Invest in employees
Northwestern Michigan College and Traverse City Area Public Schools suffer from the same illness — they've opted to invest in buildings rather than teachers.
When my father, Bill Shaw, retired from NMC in the 1990s, he lamented the fact that his full-time position would disappear.
When schools rediscover the necessity of investing in their employees, then I, for one, will support millage increases for the upkeep of buildings.
Leadership the cause
If a half-full glass of lemonade is too weak, then the remaining space must be filled with stronger lemonade.
Therefore, new city homes and neighborhoods should be more expensive, or less affordable, than existing homes.
We squander scarcity when city policy reduces average home values.
Increasing population density won't work, either.
Available criminal science data suggests that crime will increase in frequency and severity along with increases in population density.
Poverty increases this effect, which decreases property values and increases services load.
The quality of neighborhood life diminishes for everyone when city policy allows low-income to become landlord to poverty.
We spend a million to remove a zoo and a million for redevelopment.
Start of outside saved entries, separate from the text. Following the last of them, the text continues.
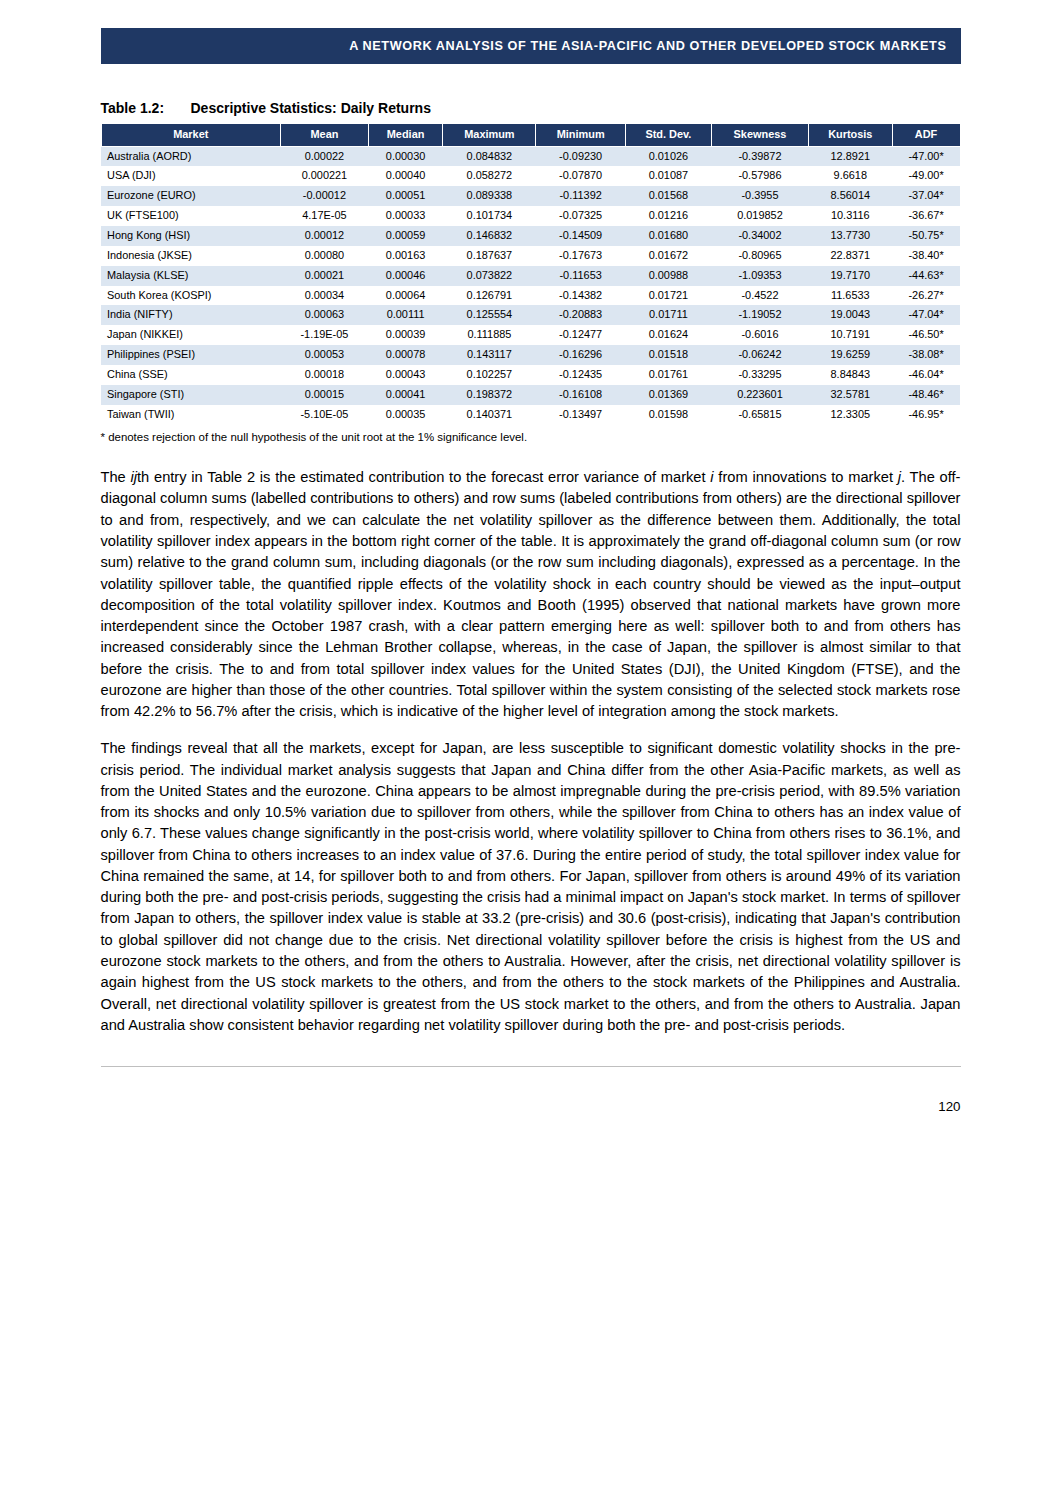A NETWORK ANALYSIS OF THE ASIA-PACIFIC AND OTHER DEVELOPED STOCK MARKETS
Table 1.2: Descriptive Statistics: Daily Returns
| Market | Mean | Median | Maximum | Minimum | Std. Dev. | Skewness | Kurtosis | ADF |
| --- | --- | --- | --- | --- | --- | --- | --- | --- |
| Australia (AORD) | 0.00022 | 0.00030 | 0.084832 | -0.09230 | 0.01026 | -0.39872 | 12.8921 | -47.00* |
| USA (DJI) | 0.000221 | 0.00040 | 0.058272 | -0.07870 | 0.01087 | -0.57986 | 9.6618 | -49.00* |
| Eurozone (EURO) | -0.00012 | 0.00051 | 0.089338 | -0.11392 | 0.01568 | -0.3955 | 8.56014 | -37.04* |
| UK (FTSE100) | 4.17E-05 | 0.00033 | 0.101734 | -0.07325 | 0.01216 | 0.019852 | 10.3116 | -36.67* |
| Hong Kong (HSI) | 0.00012 | 0.00059 | 0.146832 | -0.14509 | 0.01680 | -0.34002 | 13.7730 | -50.75* |
| Indonesia (JKSE) | 0.00080 | 0.00163 | 0.187637 | -0.17673 | 0.01672 | -0.80965 | 22.8371 | -38.40* |
| Malaysia (KLSE) | 0.00021 | 0.00046 | 0.073822 | -0.11653 | 0.00988 | -1.09353 | 19.7170 | -44.63* |
| South Korea (KOSPI) | 0.00034 | 0.00064 | 0.126791 | -0.14382 | 0.01721 | -0.4522 | 11.6533 | -26.27* |
| India (NIFTY) | 0.00063 | 0.00111 | 0.125554 | -0.20883 | 0.01711 | -1.19052 | 19.0043 | -47.04* |
| Japan (NIKKEI) | -1.19E-05 | 0.00039 | 0.111885 | -0.12477 | 0.01624 | -0.6016 | 10.7191 | -46.50* |
| Philippines (PSEI) | 0.00053 | 0.00078 | 0.143117 | -0.16296 | 0.01518 | -0.06242 | 19.6259 | -38.08* |
| China (SSE) | 0.00018 | 0.00043 | 0.102257 | -0.12435 | 0.01761 | -0.33295 | 8.84843 | -46.04* |
| Singapore (STI) | 0.00015 | 0.00041 | 0.198372 | -0.16108 | 0.01369 | 0.223601 | 32.5781 | -48.46* |
| Taiwan (TWII) | -5.10E-05 | 0.00035 | 0.140371 | -0.13497 | 0.01598 | -0.65815 | 12.3305 | -46.95* |
* denotes rejection of the null hypothesis of the unit root at the 1% significance level.
The ijth entry in Table 2 is the estimated contribution to the forecast error variance of market i from innovations to market j. The off-diagonal column sums (labelled contributions to others) and row sums (labeled contributions from others) are the directional spillover to and from, respectively, and we can calculate the net volatility spillover as the difference between them. Additionally, the total volatility spillover index appears in the bottom right corner of the table. It is approximately the grand off-diagonal column sum (or row sum) relative to the grand column sum, including diagonals (or the row sum including diagonals), expressed as a percentage. In the volatility spillover table, the quantified ripple effects of the volatility shock in each country should be viewed as the input–output decomposition of the total volatility spillover index. Koutmos and Booth (1995) observed that national markets have grown more interdependent since the October 1987 crash, with a clear pattern emerging here as well: spillover both to and from others has increased considerably since the Lehman Brother collapse, whereas, in the case of Japan, the spillover is almost similar to that before the crisis. The to and from total spillover index values for the United States (DJI), the United Kingdom (FTSE), and the eurozone are higher than those of the other countries. Total spillover within the system consisting of the selected stock markets rose from 42.2% to 56.7% after the crisis, which is indicative of the higher level of integration among the stock markets.
The findings reveal that all the markets, except for Japan, are less susceptible to significant domestic volatility shocks in the pre-crisis period. The individual market analysis suggests that Japan and China differ from the other Asia-Pacific markets, as well as from the United States and the eurozone. China appears to be almost impregnable during the pre-crisis period, with 89.5% variation from its shocks and only 10.5% variation due to spillover from others, while the spillover from China to others has an index value of only 6.7. These values change significantly in the post-crisis world, where volatility spillover to China from others rises to 36.1%, and spillover from China to others increases to an index value of 37.6. During the entire period of study, the total spillover index value for China remained the same, at 14, for spillover both to and from others. For Japan, spillover from others is around 49% of its variation during both the pre- and post-crisis periods, suggesting the crisis had a minimal impact on Japan's stock market. In terms of spillover from Japan to others, the spillover index value is stable at 33.2 (pre-crisis) and 30.6 (post-crisis), indicating that Japan's contribution to global spillover did not change due to the crisis. Net directional volatility spillover before the crisis is highest from the US and eurozone stock markets to the others, and from the others to Australia. However, after the crisis, net directional volatility spillover is again highest from the US stock markets to the others, and from the others to the stock markets of the Philippines and Australia. Overall, net directional volatility spillover is greatest from the US stock market to the others, and from the others to Australia. Japan and Australia show consistent behavior regarding net volatility spillover during both the pre- and post-crisis periods.
120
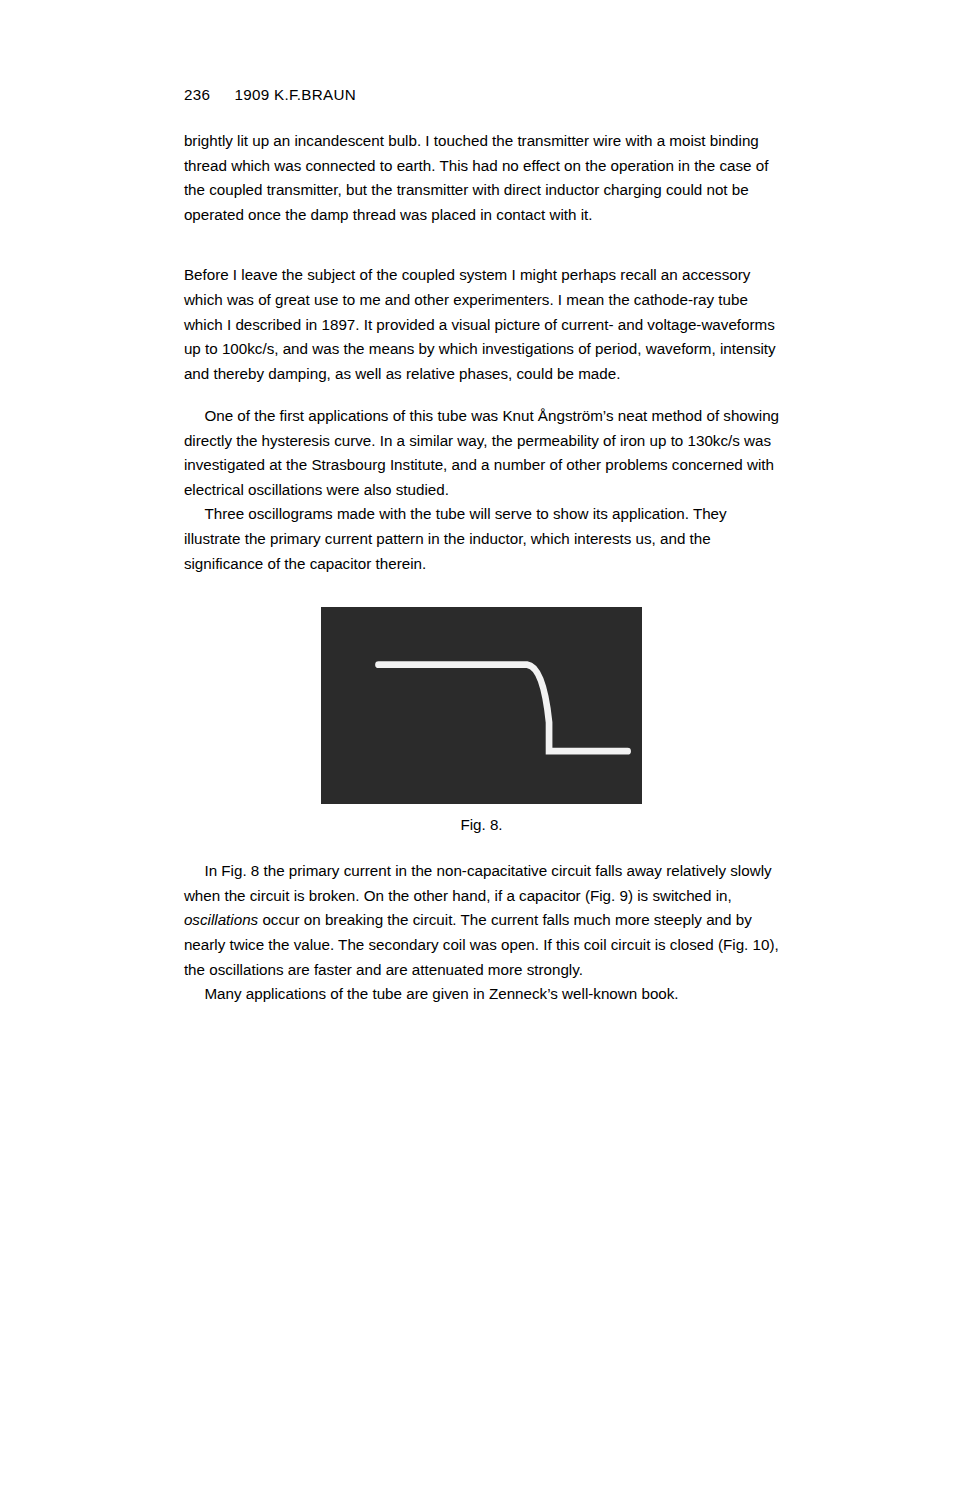236 1909 K.F.BRAUN
brightly lit up an incandescent bulb. I touched the transmitter wire with a moist binding thread which was connected to earth. This had no effect on the operation in the case of the coupled transmitter, but the transmitter with direct inductor charging could not be operated once the damp thread was placed in contact with it.
Before I leave the subject of the coupled system I might perhaps recall an accessory which was of great use to me and other experimenters. I mean the cathode-ray tube which I described in 1897. It provided a visual picture of current- and voltage-waveforms up to 100kc/s, and was the means by which investigations of period, waveform, intensity and thereby damping, as well as relative phases, could be made.
One of the first applications of this tube was Knut Ångström’s neat method of showing directly the hysteresis curve. In a similar way, the permeability of iron up to 130kc/s was investigated at the Strasbourg Institute, and a number of other problems concerned with electrical oscillations were also studied.
Three oscillograms made with the tube will serve to show its application. They illustrate the primary current pattern in the inductor, which interests us, and the significance of the capacitor therein.
Fig. 8.
In Fig. 8 the primary current in the non-capacitative circuit falls away relatively slowly when the circuit is broken. On the other hand, if a capacitor (Fig. 9) is switched in, oscillations occur on breaking the circuit. The current falls much more steeply and by nearly twice the value. The secondary coil was open. If this coil circuit is closed (Fig. 10), the oscillations are faster and are attenuated more strongly.
Many applications of the tube are given in Zenneck’s well-known book.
We can't just pave a street on the west-central side of town anymore.
We must include brick inlays, flowered berms, designer lamp-posts and decorative little traffic circles. We are spending without increasing the tax base.
Meanwhile, "affordable" city neighborhoods have dirt streets. City leadership should be required to maintain our city services first.
A 4 percent motel room tax could help pay for tourism's infrastructure load.
Budget problems are caused by poor city leadership, and not by the teachers, firemen or city workers who take the blame.